Remniscent of cowboys in the US Wild West. This 'road' runs between various sections of the farm. Just over the hill the road opens up into the main residential section. To the left here is another residential section for guests. To the right is the start of a huge game section. A short way behind me, the 'road' opens into a rather large cattle section of the farm. The hill itself is a dune that would be very old, like more than two thousand years.
A cattle herder is taking some cattle to the main residential section. The three guys on the horses are bushmen that work on the farm. Apart from the owner, there are about 5 families of bushmen people living on the farm. The horses are endurance horses.

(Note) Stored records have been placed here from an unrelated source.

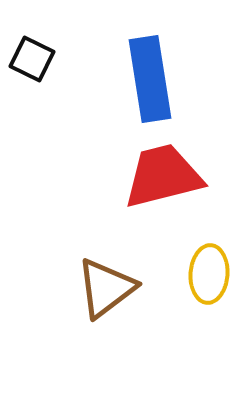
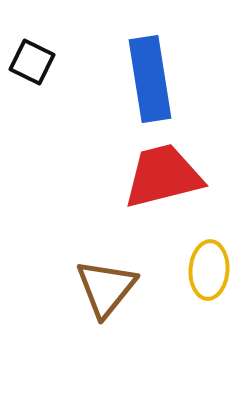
black square: moved 3 px down
yellow ellipse: moved 4 px up
brown triangle: rotated 14 degrees counterclockwise
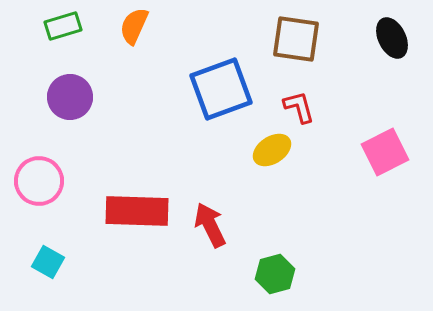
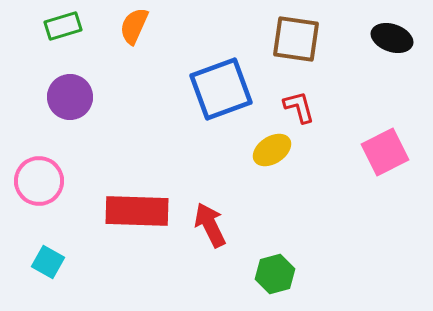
black ellipse: rotated 45 degrees counterclockwise
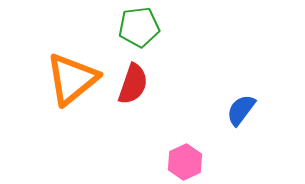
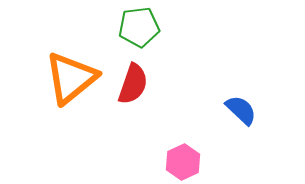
orange triangle: moved 1 px left, 1 px up
blue semicircle: rotated 96 degrees clockwise
pink hexagon: moved 2 px left
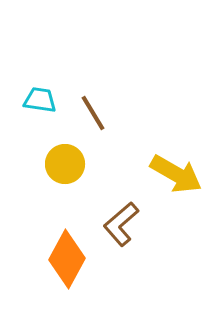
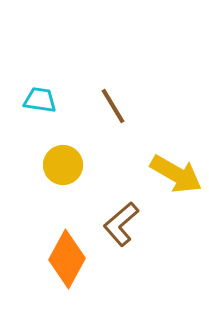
brown line: moved 20 px right, 7 px up
yellow circle: moved 2 px left, 1 px down
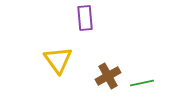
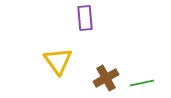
yellow triangle: moved 1 px down
brown cross: moved 2 px left, 2 px down
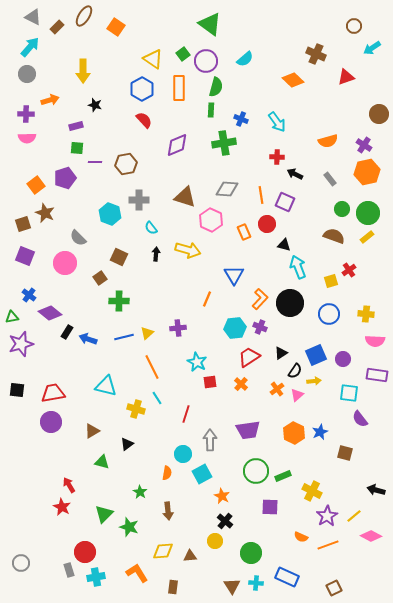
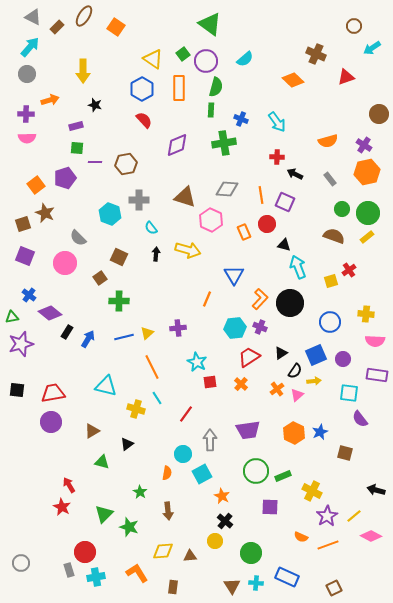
blue circle at (329, 314): moved 1 px right, 8 px down
blue arrow at (88, 339): rotated 102 degrees clockwise
red line at (186, 414): rotated 18 degrees clockwise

The riders and us (on a light truck) are off to persuade a hartebeest bull (Alcelaphus caama) to leave the cattle section and join some hartebeest females in the game camp. He came from elsewhere and it would be good for the hartebeest population on this farm, if he could join the females in residence. Since the hartebeest is a wild antelope, the guys are excellent trackers and the horses will easily stay with it, while they drive the bull to the game section. It would be better to stick to the various roads and tracks with the truck.
To me, the interesting part is that they use two-way radios to stay in contact. Something went wrong with this method of comms, so they started phoning each other, using their mobiles. Which is one of the reasons why each family head has a mobile provided by the farmer. Because the farm is quite flat, there is no problem with the mobile signal.
The operation was a success as the hartebeest bull ended up in the right section and did seem to get wind of the females. For a short while there, I was a pimp.
I will be away to Botswana to do some volunteer work there. My expected absence will be three weeks. But I do take my camera along.